◆ **Your instructions**: Copy each line of the data below in which the word "picture" can be found.

◆ **Given entries**:
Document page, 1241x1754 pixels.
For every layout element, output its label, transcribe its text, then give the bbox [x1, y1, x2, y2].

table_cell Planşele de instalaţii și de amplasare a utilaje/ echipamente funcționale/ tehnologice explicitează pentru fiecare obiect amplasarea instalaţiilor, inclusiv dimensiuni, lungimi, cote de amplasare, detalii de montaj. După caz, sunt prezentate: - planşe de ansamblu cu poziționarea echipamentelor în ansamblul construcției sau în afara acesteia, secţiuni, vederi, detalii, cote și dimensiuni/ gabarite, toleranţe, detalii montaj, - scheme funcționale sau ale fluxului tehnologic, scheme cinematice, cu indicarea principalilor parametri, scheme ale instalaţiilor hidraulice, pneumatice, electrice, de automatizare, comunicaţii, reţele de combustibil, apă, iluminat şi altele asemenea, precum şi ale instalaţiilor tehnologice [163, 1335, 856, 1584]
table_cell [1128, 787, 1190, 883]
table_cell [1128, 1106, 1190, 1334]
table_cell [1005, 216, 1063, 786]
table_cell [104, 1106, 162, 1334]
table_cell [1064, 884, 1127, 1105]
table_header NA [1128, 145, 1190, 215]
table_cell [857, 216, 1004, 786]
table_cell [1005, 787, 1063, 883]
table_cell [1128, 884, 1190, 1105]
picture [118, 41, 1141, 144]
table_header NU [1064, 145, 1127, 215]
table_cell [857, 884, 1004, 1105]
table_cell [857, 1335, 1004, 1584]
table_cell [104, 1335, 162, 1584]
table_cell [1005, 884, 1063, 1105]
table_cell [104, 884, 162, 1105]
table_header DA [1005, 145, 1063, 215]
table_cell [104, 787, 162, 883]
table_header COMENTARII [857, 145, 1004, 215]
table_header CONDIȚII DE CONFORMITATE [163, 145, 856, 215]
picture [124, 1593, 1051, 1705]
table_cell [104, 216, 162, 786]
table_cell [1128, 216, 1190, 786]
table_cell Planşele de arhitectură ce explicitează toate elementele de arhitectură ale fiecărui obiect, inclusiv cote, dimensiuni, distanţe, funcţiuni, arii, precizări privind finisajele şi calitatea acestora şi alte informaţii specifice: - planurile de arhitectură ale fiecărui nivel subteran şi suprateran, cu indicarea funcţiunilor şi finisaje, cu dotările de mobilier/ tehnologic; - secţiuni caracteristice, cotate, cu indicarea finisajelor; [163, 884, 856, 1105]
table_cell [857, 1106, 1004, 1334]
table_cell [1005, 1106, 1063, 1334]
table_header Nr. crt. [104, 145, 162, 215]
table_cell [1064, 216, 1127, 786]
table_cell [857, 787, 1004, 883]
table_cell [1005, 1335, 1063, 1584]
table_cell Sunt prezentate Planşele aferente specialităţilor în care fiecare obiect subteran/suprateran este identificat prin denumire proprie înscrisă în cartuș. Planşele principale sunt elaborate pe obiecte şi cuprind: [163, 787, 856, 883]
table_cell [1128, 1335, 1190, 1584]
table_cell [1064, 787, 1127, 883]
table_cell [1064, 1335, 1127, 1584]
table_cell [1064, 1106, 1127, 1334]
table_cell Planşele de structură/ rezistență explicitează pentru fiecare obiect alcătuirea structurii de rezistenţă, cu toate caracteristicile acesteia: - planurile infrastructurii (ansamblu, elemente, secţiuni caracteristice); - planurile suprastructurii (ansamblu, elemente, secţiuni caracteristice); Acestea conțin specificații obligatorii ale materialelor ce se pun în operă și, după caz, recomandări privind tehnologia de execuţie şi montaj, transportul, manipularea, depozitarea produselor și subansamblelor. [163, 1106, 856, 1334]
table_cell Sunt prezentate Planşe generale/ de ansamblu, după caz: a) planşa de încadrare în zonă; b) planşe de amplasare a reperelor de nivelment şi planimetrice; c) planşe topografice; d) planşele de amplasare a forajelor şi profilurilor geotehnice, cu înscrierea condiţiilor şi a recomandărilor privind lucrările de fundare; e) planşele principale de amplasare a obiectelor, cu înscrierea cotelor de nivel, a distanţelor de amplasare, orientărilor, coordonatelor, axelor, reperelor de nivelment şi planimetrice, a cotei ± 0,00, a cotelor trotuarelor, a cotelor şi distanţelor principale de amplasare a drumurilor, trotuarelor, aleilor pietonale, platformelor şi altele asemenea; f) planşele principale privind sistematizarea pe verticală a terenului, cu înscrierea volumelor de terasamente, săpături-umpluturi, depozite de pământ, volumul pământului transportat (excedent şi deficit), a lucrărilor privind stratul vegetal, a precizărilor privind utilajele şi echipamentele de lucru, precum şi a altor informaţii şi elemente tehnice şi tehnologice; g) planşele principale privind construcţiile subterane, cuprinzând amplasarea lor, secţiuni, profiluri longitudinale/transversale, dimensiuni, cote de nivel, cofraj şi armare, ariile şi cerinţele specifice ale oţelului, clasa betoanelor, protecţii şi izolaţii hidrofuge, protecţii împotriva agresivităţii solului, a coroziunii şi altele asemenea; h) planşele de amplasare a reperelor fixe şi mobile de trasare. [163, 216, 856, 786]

◆ **Finished task**:
picture [118, 41, 1141, 144]
picture [124, 1593, 1051, 1705]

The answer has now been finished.